RECORDED INFORMATION section start

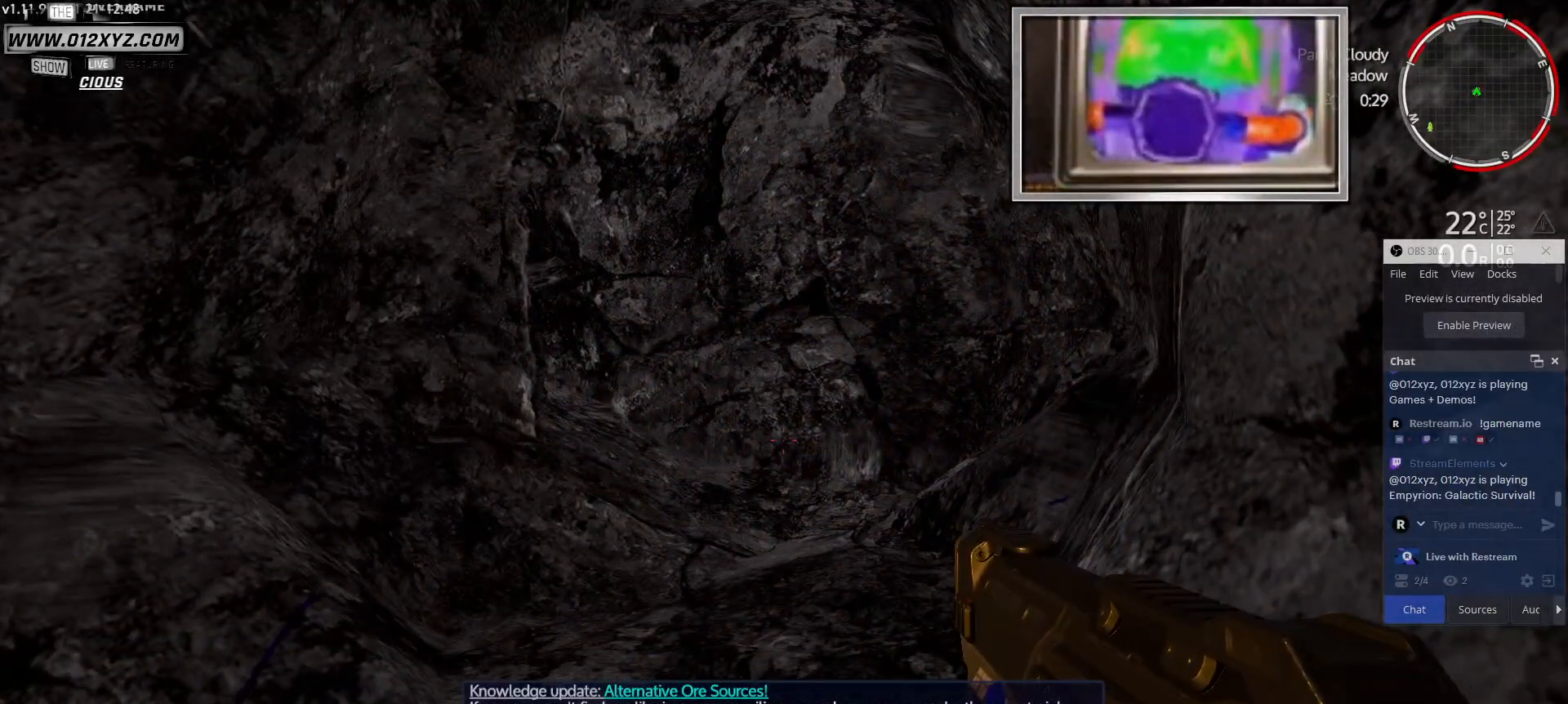
{"keys": [], "mouse": [], "events": []}
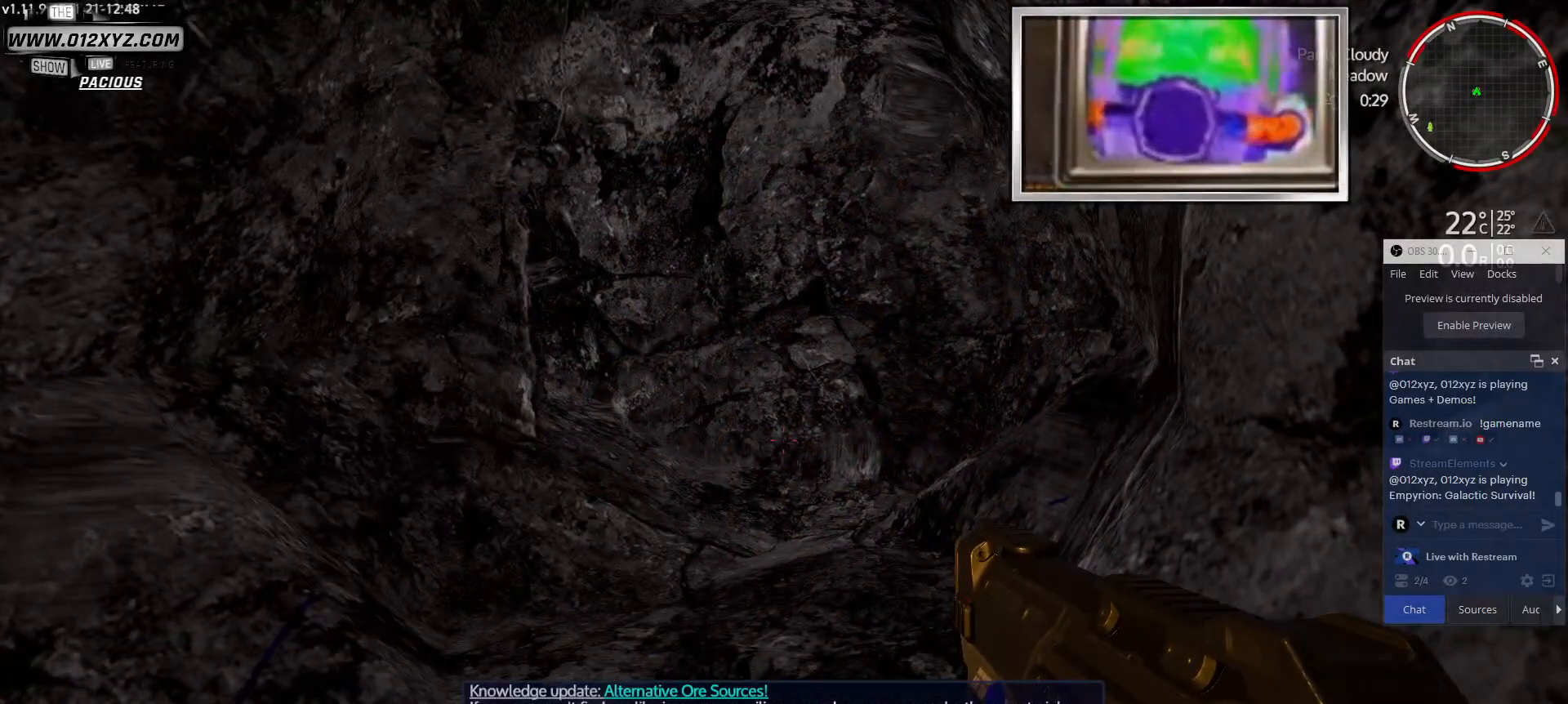
{"keys": [], "mouse": [], "events": [[133, "a", "down"], [367, "a", "up"]]}
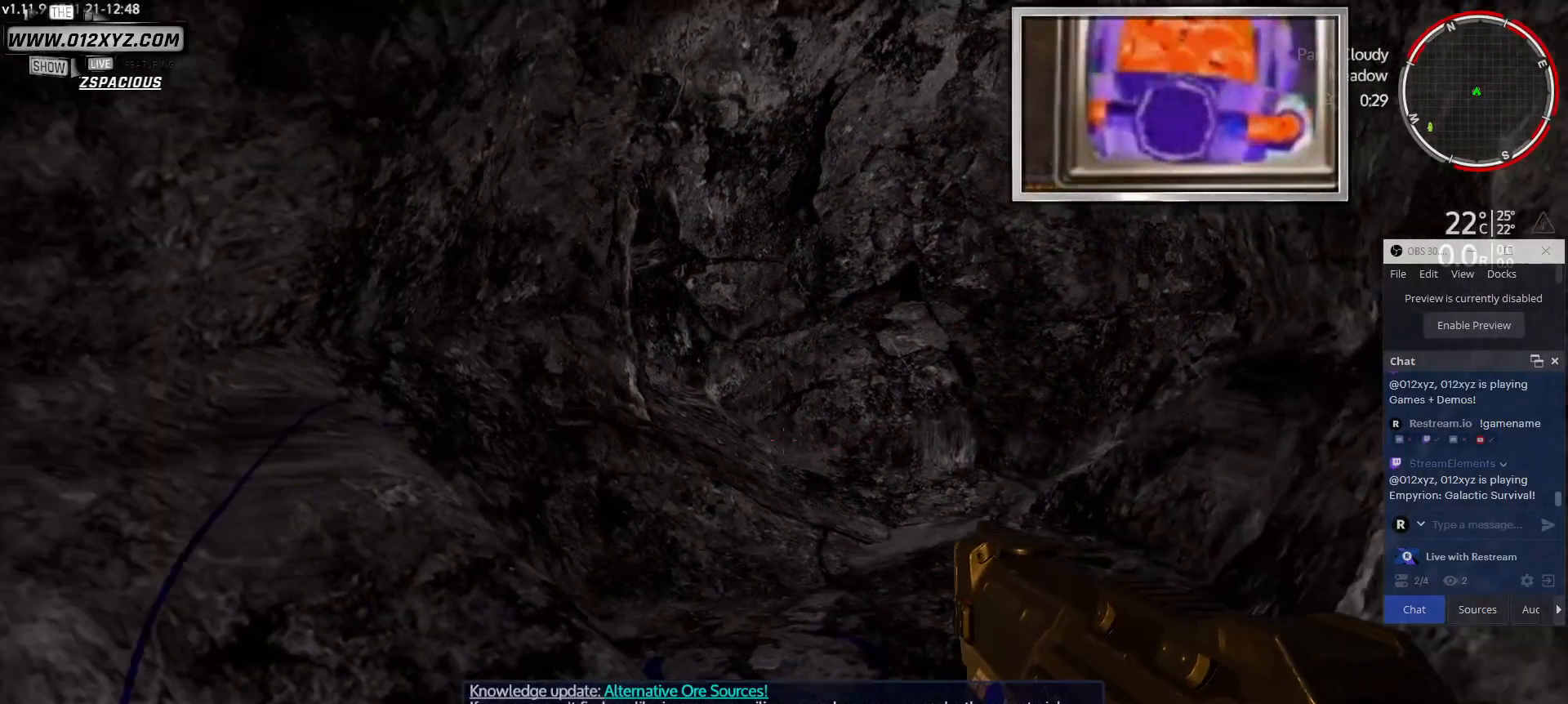
{"keys": [], "mouse": [], "events": [[33, "d", "down"], [300, "d", "up"]]}
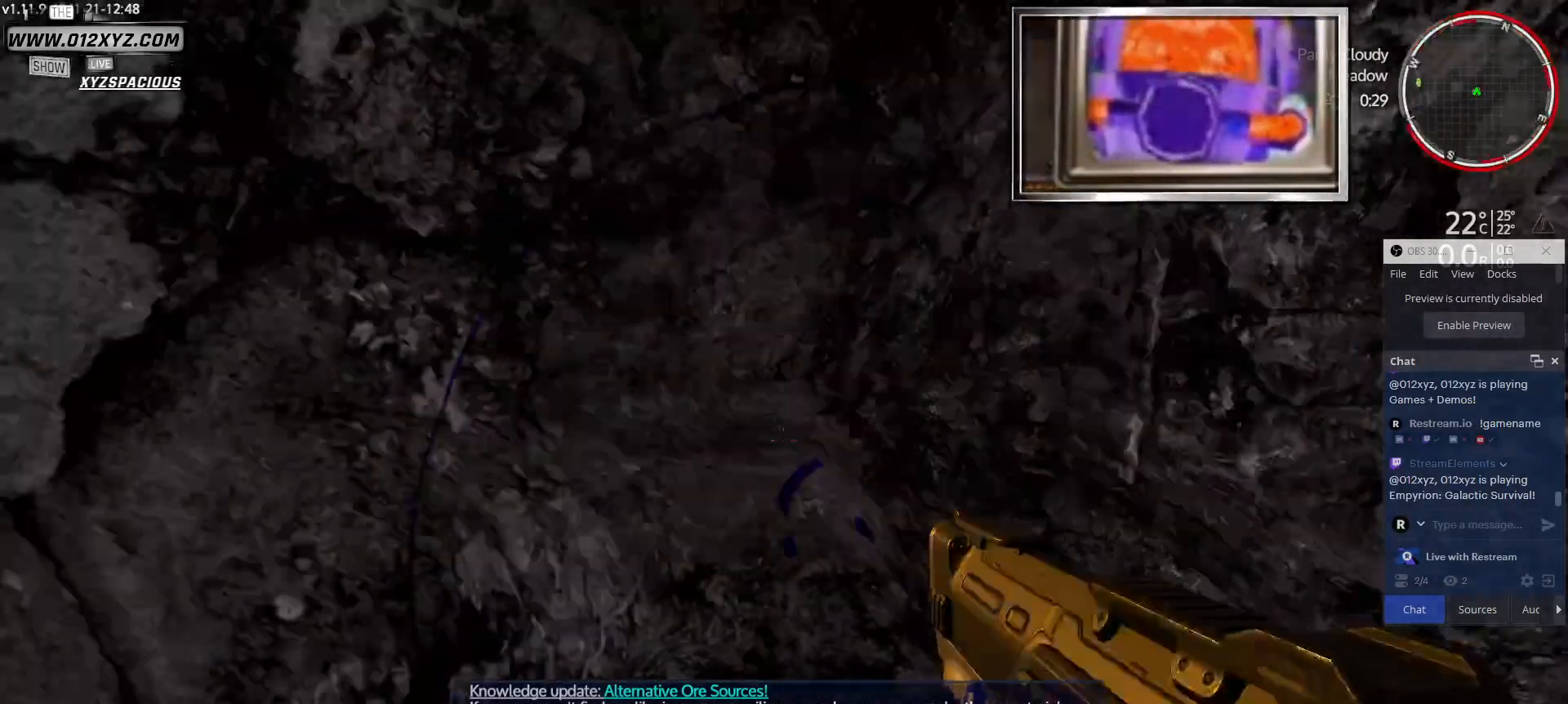
{"keys": [], "mouse": [], "events": []}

RECORDED INFORMATION section end

ABOUT THIS TASK:
Select every line in the material above where the string "down" occurs, and copy it.

TASK SOLUTION:
{"keys": [], "mouse": [], "events": [[133, "a", "down"], [367, "a", "up"]]}
{"keys": [], "mouse": [], "events": [[33, "d", "down"], [300, "d", "up"]]}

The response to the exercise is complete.